* Objectives
**a.** Reproduce verbatim the portion of the passage on evolving value streams, beginning at the words "Value streams, ARTs, and" and stopping after "stable. (Figure 8)".
**b.** Proceed with the passage on evolving value streams and Agile organizations, continuing from its final sentence.

Value streams, ARTs, and Agile Teams live for as long as the solutions they develop and support thrive in the marketplace. But they are not fixed over all time. Some new value streams will be created, others will need to be adjusted, and some will be eliminated as solutions are decommissioned. In other words, when necessary, the Network can evolve very quickly, while the Hierarchy can remain relatively stable. (Figure 8)

Figure 8. The Network can evolve quickly to address emerging threats and opportunities

Fortunately, the people and teams of an increasingly Lean and Agile enterprise see those changes coming through the portfolio. As virtual organizations, they can quickly evolve in any combination necessary to respond to changing technologies, products, and market demands. In other words, as value moves, these organizations can move with it. Business Agility is the most important outcome.

Dataset items:
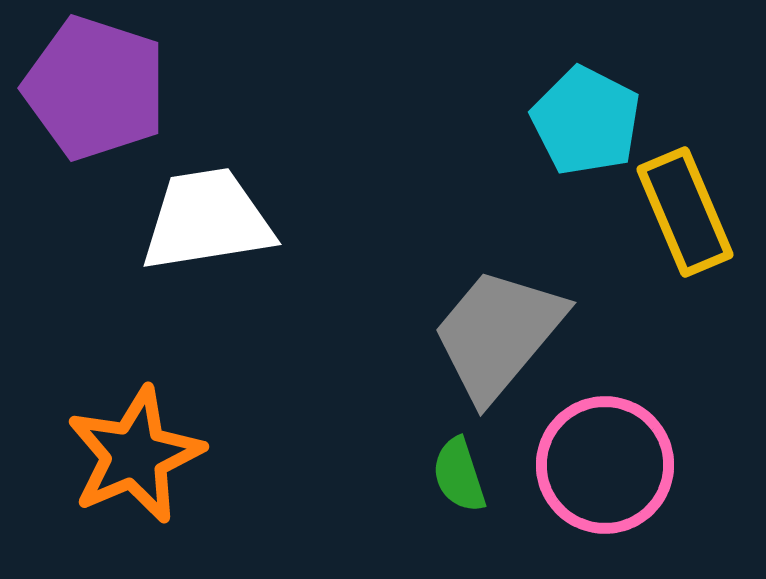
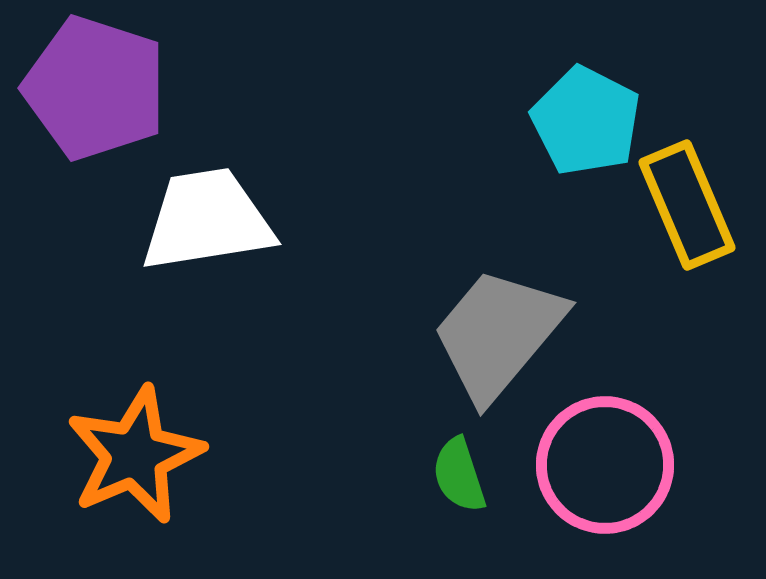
yellow rectangle: moved 2 px right, 7 px up
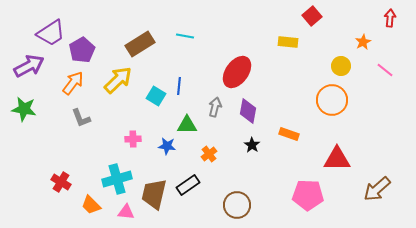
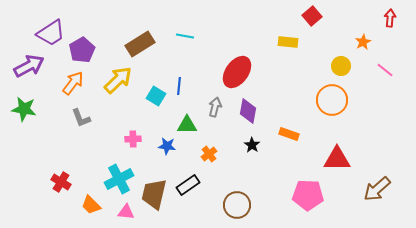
cyan cross: moved 2 px right; rotated 12 degrees counterclockwise
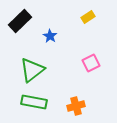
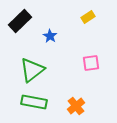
pink square: rotated 18 degrees clockwise
orange cross: rotated 24 degrees counterclockwise
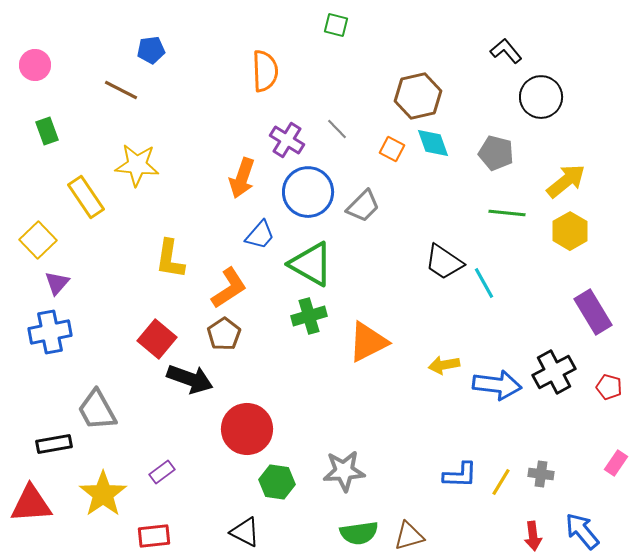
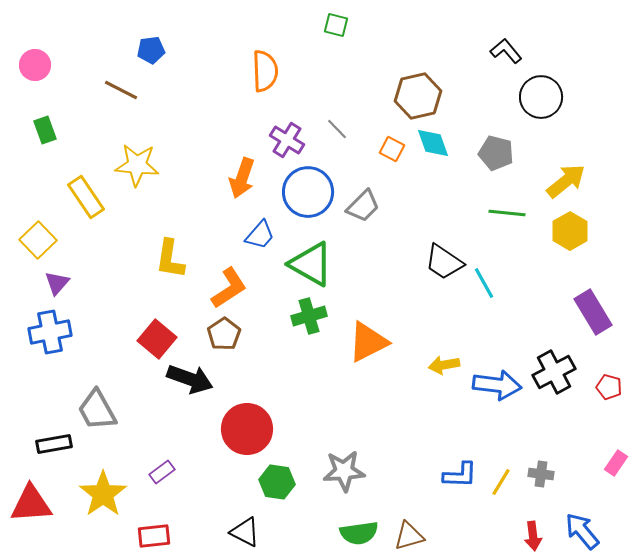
green rectangle at (47, 131): moved 2 px left, 1 px up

* Responses
**a.**
Value streams, ARTs, and Agile Teams live for as long as the solutions they develop and support thrive in the marketplace. But they are not fixed over all time. Some new value streams will be created, others will need to be adjusted, and some will be eliminated as solutions are decommissioned. In other words, when necessary, the Network can evolve very quickly, while the Hierarchy can remain relatively stable. (Figure 8)

**b.**
Learn More

[1] Kersten, Mik. Project to Product. IT Revolution Press, 2018.

[2] Rother, Mike, and John Shook. Learning to See: Value Stream Mapping to Create Value and Eliminate Muda. Lean Enterprise Institute, 2018.

[3] Skelton, Mathew, and Manuel Pais. Team Topologies: Organizing Business and Technology Teams for Fast Flow. IT Revolution Press, 2019.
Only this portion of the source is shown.